Par ailleurs, en se référant aux termes de l'ordonnance cités ci-dessus, à savoir " attendu que l'énumération des agissements pour lesquels il existe des présomptions d'entente n'est probablement pas exhaustive, ceux mentionnés dans la présente ordonnance n'étant que des illustrations de pratiques prohibées, dont la preuve est recherché dans le secteur concerné ", rien n'exclut que ces agissements aient cessé après janvier 2014.

Ce moyen ne saurait prospérer.

- La nullité des saisies en violation du droit fondamental à la confidentialité des correspondances échangées entre le client et son avocat

Il a été déjà répondu à ce moyen supra.

- La nullité des saisies en violation du droit fondamental au respect de la vie privée

Comme il a été indiqué précédemment, l'intitulé d'un fichier ne saurait préjuger du contenu de celui-ci : les mentions " personnel " ou " perso ", libellées par le salarié ayant créé le fichier, n'impliquent pas que le fichier soit exempt d'éléments totalement étrangers à l'ordonnance d'autorisation.

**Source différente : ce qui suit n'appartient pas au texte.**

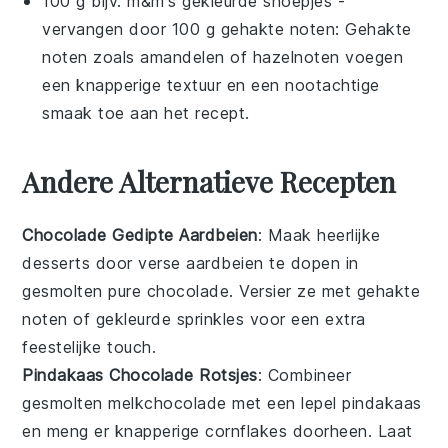
100 g bijv. m&m's gekleurde snoepjes
-
vervangen door
100 g gehakte noten
: Gehakte
noten zoals amandelen of hazelnoten voegen
een knapperige textuur en een nootachtige
smaak toe aan het recept.
Andere Alternatieve Recepten
Chocolade Gedipte Aardbeien
: Maak heerlijke
desserts
door verse aardbeien te dopen in
gesmolten
pure chocolade
. Versier ze met gehakte
noten
of gekleurde
sprinkles
voor een extra
feestelijke touch.
Pindakaas Chocolade Rotsjes
: Combineer
gesmolten
melkchocolade
met een lepel
pindakaas
en meng er knapperige
cornflakes
doorheen. Laat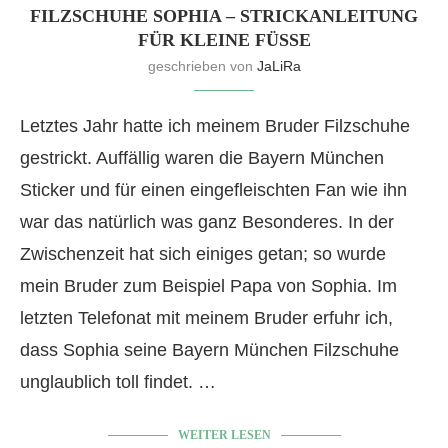
FILZSCHUHE SOPHIA – STRICKANLEITUNG
FÜR KLEINE FÜSSE
geschrieben von
JaLiRa
Letztes Jahr hatte ich meinem Bruder Filzschuhe
gestrickt. Auffällig waren die Bayern München
Sticker und für einen eingefleischten Fan wie ihn
war das natürlich was ganz Besonderes. In der
Zwischenzeit hat sich einiges getan; so wurde
mein Bruder zum Beispiel Papa von Sophia. Im
letzten Telefonat mit meinem Bruder erfuhr ich,
dass Sophia seine Bayern München Filzschuhe
unglaublich toll findet. …
WEITER LESEN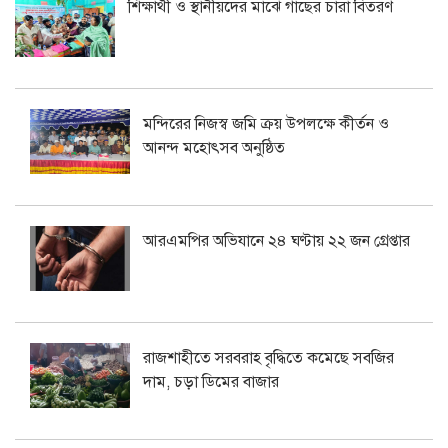
শিক্ষার্থী ও স্থানীয়দের মাঝে গাছের চারা বিতরণ
মন্দিরের নিজস্ব জমি ক্রয় উপলক্ষে কীর্তন ও
আনন্দ মহোৎসব অনুষ্ঠিত
আরএমপির অভিযানে ২৪ ঘণ্টায় ২২ জন গ্রেপ্তার
রাজশাহীতে সরবরাহ বৃদ্ধিতে কমেছে সবজির
দাম, চড়া ডিমের বাজার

Par ailleurs, les messageries analysées proviennent d'ordinateurs professionnels et ces messageries sont, par nature, insécables.

Si des courriels personnels ont pu être saisis, compte tenu du caractère insécable de la messagerie, il est exclu que l'ADLC puisse en faire un quelconque usage.

Ce moyen sera écarté.

Enfin, aucune considération ne commande de faire application des dispositions de l'article 700 du Code de procédure civile.

Par ces motifs, Statuant contradictoirement et en dernier ressort, - Rejetons les recours contre les opérations de visite et de saisies du 22 septembre 2015 dans les locaux de la société Charles Z ainsi que celles des 14 et 15 octobre 2015 relatives à la constitution du scellé fermé définitif, à l'exception des procès-verbaux d'audition de Mr Laurent Sanchez en date du 22 décembre 2015 à 11h20 et de Mr Thierry Goubault établi le même jour à 14h15, qui seront annulés avec interdiction pour l'Autorité de la concurrence d'en faire un quelconque usage, - Rejetons toute autre demande, fin ou conclusion et notamment l'annulation de toutes les autres documents listés et numérotées et annexées dans les conclusions de la société Z, - Disons n'y avoir lieu à application de l'article 700 du Code de procédure civile, - Disons que la charge des dépens sera supportée par la société Charles Z.